Юдифь, разумеется, не знала ничего этого, когда преклонила перед ним колени и поцеловала его платье.
Сенека, как истый римлянин, ненавидел низкопоклонство и, вырвав у нее тогу, спросил суровым тоном:
– Кто ты и зачем становишься на колени передо мною?
– Я дочь Иакова, еврея, живущего среди язычников, – отвечала она, – и умоляю тебя о сострадании.
– Еврейка! – воскликнул Сенека и, впадая в обычную в Риме насмешливость, прибавил: – Зачем может понадобиться мое сострадание такой очаровательной девушке?
Юдифь вскочила на ноги и гордо взглянула на него.
– Я слышала, – воскликнула она, – что среди римских варваров есть один мудрый и добрый человек! Но меня обманули!
Сенека, сконфуженно улыбнувшись, возразил:
– Немногие из представительниц твоего пола рассердились бы, если бы кто-нибудь назвал их очаровательными. И, – прибавил он ласково, – может быть, еще меньше найдется таких, к которым бы это слово так подходило. Впрочем, я жалею, что пошутил. Скажи же, зачем ты требуешь моего сострадания или, лучше сказать, моей помощи, потому что без помощи нет истинного сострадания.
Манеры Сенеки подкупали. Он не напускал рассеянного вида, как многие философы. На каждого, кто с ним говорил, он производил такое впечатление, как будто предмет разговора возбуждал в нем величайший интерес.
При этом его глаза были так ясны, улыбка так приятна, голос так музыкален, что даже Нерон не мог противостоять его влиянию.
Он выслушал с серьезным вниманием рассказ девушки.
Когда она закончила, философ спросил, слегка улыбаясь:
– И этот центурион…
– Мой друг, – отвечала Юдифь, взглянув прямо в глаза Сенеке.
Он слегка покраснел: еврейская девушка пристыдила философа.
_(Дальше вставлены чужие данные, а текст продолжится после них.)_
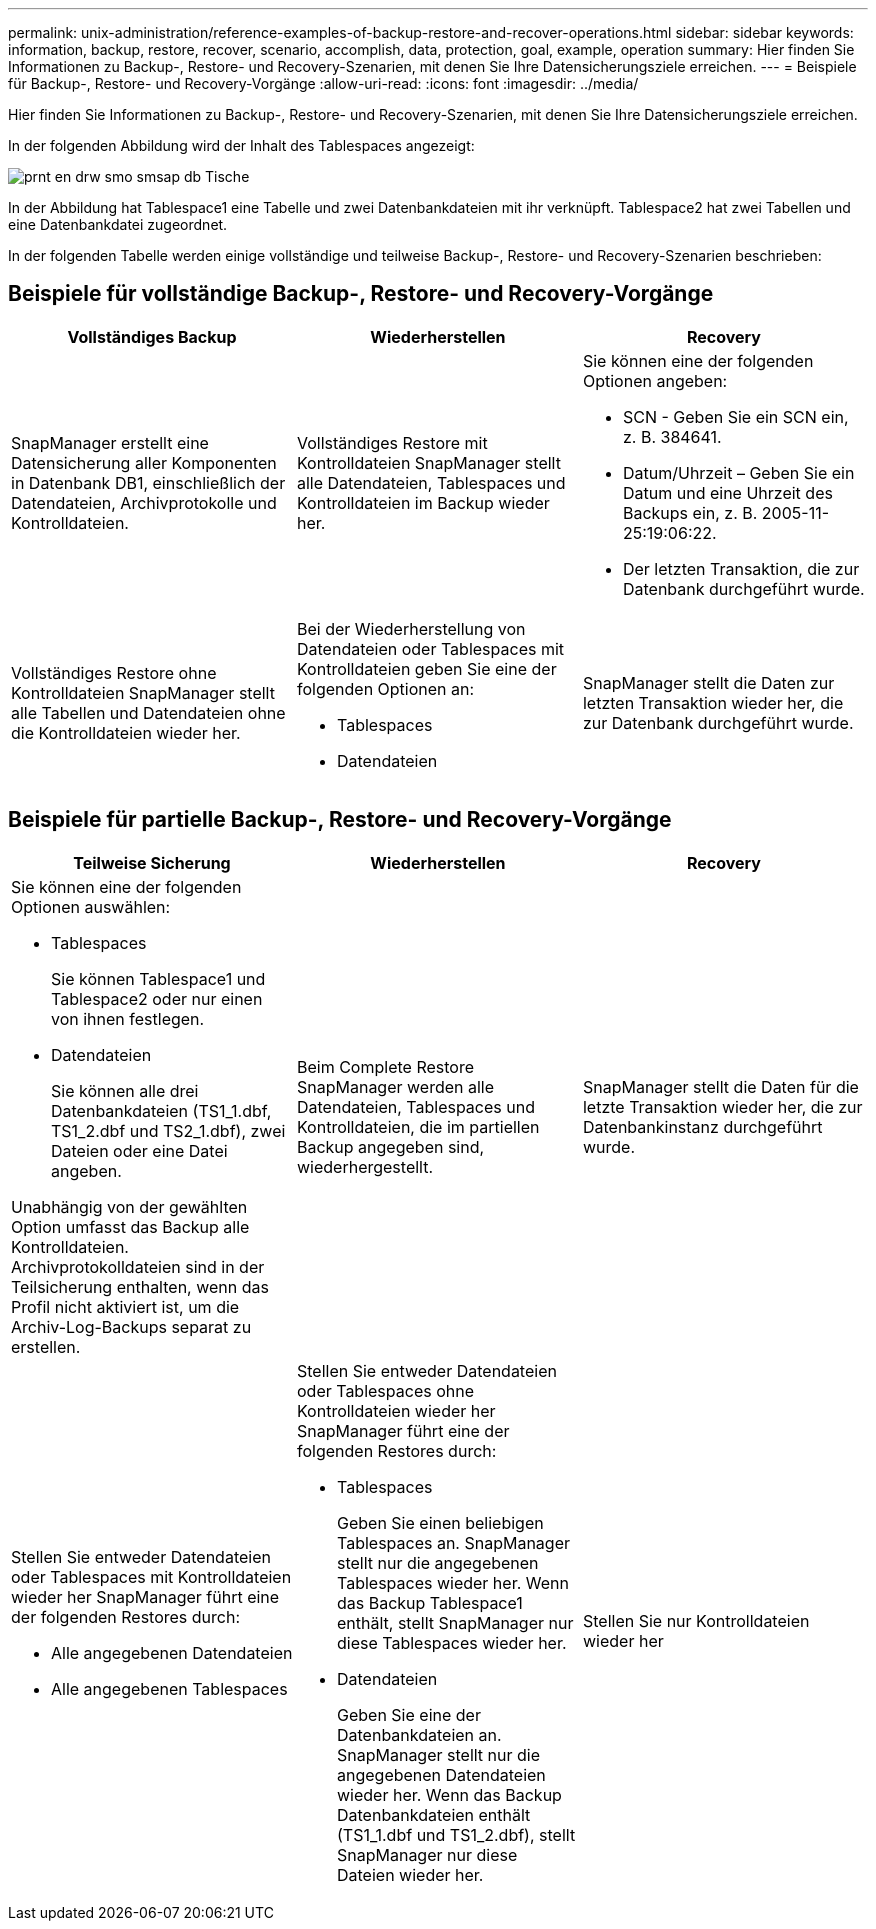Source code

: ---
permalink: unix-administration/reference-examples-of-backup-restore-and-recover-operations.html 
sidebar: sidebar 
keywords: information, backup, restore, recover, scenario, accomplish, data, protection, goal, example, operation 
summary: Hier finden Sie Informationen zu Backup-, Restore- und Recovery-Szenarien, mit denen Sie Ihre Datensicherungsziele erreichen. 
---
= Beispiele für Backup-, Restore- und Recovery-Vorgänge
:allow-uri-read: 
:icons: font
:imagesdir: ../media/


[role="lead"]
Hier finden Sie Informationen zu Backup-, Restore- und Recovery-Szenarien, mit denen Sie Ihre Datensicherungsziele erreichen.

In der folgenden Abbildung wird der Inhalt des Tablespaces angezeigt:

image::../media/prnt_en_drw_smo_smsap_db_tables.gif[prnt en drw smo smsap db Tische]

In der Abbildung hat Tablespace1 eine Tabelle und zwei Datenbankdateien mit ihr verknüpft. Tablespace2 hat zwei Tabellen und eine Datenbankdatei zugeordnet.

In der folgenden Tabelle werden einige vollständige und teilweise Backup-, Restore- und Recovery-Szenarien beschrieben:



== Beispiele für vollständige Backup-, Restore- und Recovery-Vorgänge

[cols="1a,1a,1a"]
|===
| Vollständiges Backup | Wiederherstellen | Recovery 


 a| 
SnapManager erstellt eine Datensicherung aller Komponenten in Datenbank DB1, einschließlich der Datendateien, Archivprotokolle und Kontrolldateien.
 a| 
Vollständiges Restore mit Kontrolldateien SnapManager stellt alle Datendateien, Tablespaces und Kontrolldateien im Backup wieder her.
 a| 
Sie können eine der folgenden Optionen angeben:

* SCN - Geben Sie ein SCN ein, z. B. 384641.
* Datum/Uhrzeit – Geben Sie ein Datum und eine Uhrzeit des Backups ein, z. B. 2005-11-25:19:06:22.
* Der letzten Transaktion, die zur Datenbank durchgeführt wurde.




 a| 
Vollständiges Restore ohne Kontrolldateien SnapManager stellt alle Tabellen und Datendateien ohne die Kontrolldateien wieder her.



 a| 
Bei der Wiederherstellung von Datendateien oder Tablespaces mit Kontrolldateien geben Sie eine der folgenden Optionen an:

* Tablespaces
* Datendateien

 a| 
SnapManager stellt die Daten zur letzten Transaktion wieder her, die zur Datenbank durchgeführt wurde.



 a| 
Wiederherstellung von Datendateien oder Tabellen ohne KontrolldateienSnapManager stellt eine der folgenden wiederhergestellt werden:

* Tablespaces
* Datendateien




 a| 
Stellen Sie nur Kontrolldateien wieder her

|===


== Beispiele für partielle Backup-, Restore- und Recovery-Vorgänge

[cols="1a,1a,1a"]
|===
| Teilweise Sicherung | Wiederherstellen | Recovery 


 a| 
Sie können eine der folgenden Optionen auswählen:

* Tablespaces
+
Sie können Tablespace1 und Tablespace2 oder nur einen von ihnen festlegen.

* Datendateien
+
Sie können alle drei Datenbankdateien (TS1_1.dbf, TS1_2.dbf und TS2_1.dbf), zwei Dateien oder eine Datei angeben.



Unabhängig von der gewählten Option umfasst das Backup alle Kontrolldateien. Archivprotokolldateien sind in der Teilsicherung enthalten, wenn das Profil nicht aktiviert ist, um die Archiv-Log-Backups separat zu erstellen.
 a| 
Beim Complete Restore SnapManager werden alle Datendateien, Tablespaces und Kontrolldateien, die im partiellen Backup angegeben sind, wiederhergestellt.
 a| 
SnapManager stellt die Daten für die letzte Transaktion wieder her, die zur Datenbankinstanz durchgeführt wurde.



 a| 
Stellen Sie entweder Datendateien oder Tablespaces mit Kontrolldateien wieder her SnapManager führt eine der folgenden Restores durch:

* Alle angegebenen Datendateien
* Alle angegebenen Tablespaces




 a| 
Stellen Sie entweder Datendateien oder Tablespaces ohne Kontrolldateien wieder her SnapManager führt eine der folgenden Restores durch:

* Tablespaces
+
Geben Sie einen beliebigen Tablespaces an. SnapManager stellt nur die angegebenen Tablespaces wieder her. Wenn das Backup Tablespace1 enthält, stellt SnapManager nur diese Tablespaces wieder her.

* Datendateien
+
Geben Sie eine der Datenbankdateien an. SnapManager stellt nur die angegebenen Datendateien wieder her. Wenn das Backup Datenbankdateien enthält (TS1_1.dbf und TS1_2.dbf), stellt SnapManager nur diese Dateien wieder her.





 a| 
Stellen Sie nur Kontrolldateien wieder her

|===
– Бедное дитя! – сказал он. – Но я не знаю, что делать.
В нем была странная смесь решительности и нерешительности.
Когда опасность была явна – например, когда Нерон находился в припадке свирепости, он действовал с удивительной быстротой и энергией. Но при отсутствии такого стимула Сенека часто обнаруживал слабость и нерешительность.
Юдифь бросила на него умоляющий взгляд.
– Тит сам говорил мне, – сказала она, – что ты правитель мира. Неужели правитель мира не может спасти жизнь простого воина?
Сенека поспешно ответил:
– Я не правитель мира, и тот, кто желает мне добра, не должен называть меня так даже наедине с самим собой, когда двери заперты и те, кто мог бы подслушать, погружены в сон. Я рад был бы помочь тебе. Возмутительно, что в этом городе, который по справедливости гордится своим порядком и законами, пьяные гуляки могут оскорблять и убивать людей. И все-таки я не знаю, что делать! Может быть, его уже ведут на казнь.
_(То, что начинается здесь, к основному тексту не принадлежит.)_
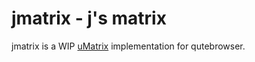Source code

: 
* jmatrix - j's matrix

jmatrix is a WIP [[https://github.com/gorhill/uMatrix][uMatrix]] implementation for qutebrowser.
Юдифь вскрикнула и схватила руку сенатора:
– Поспеши же к Цезарю и требуй правосудия. Все говорят, что Рим управляется рукой Нерона и головой Сенеки. Неужели ты заклеймишь себя участием в преступлении! Все говорят, что ты справедлив… Как может справедливость соединяться с трусостью!
Упрек подействовал.
– Ты права, девушка, – сказал он решительным, резким тоном, – ты права. Жизнь какого-то воина не важная вещь, и девическая любовь не должна влиять на государственного человека. Но справедливость и порядок слишком важны; нарушение их не должно остаться без протеста и, если возможно, исправления. Не знаю, удастся ли мне спасти его, но я, во всяком случае, попытаюсь.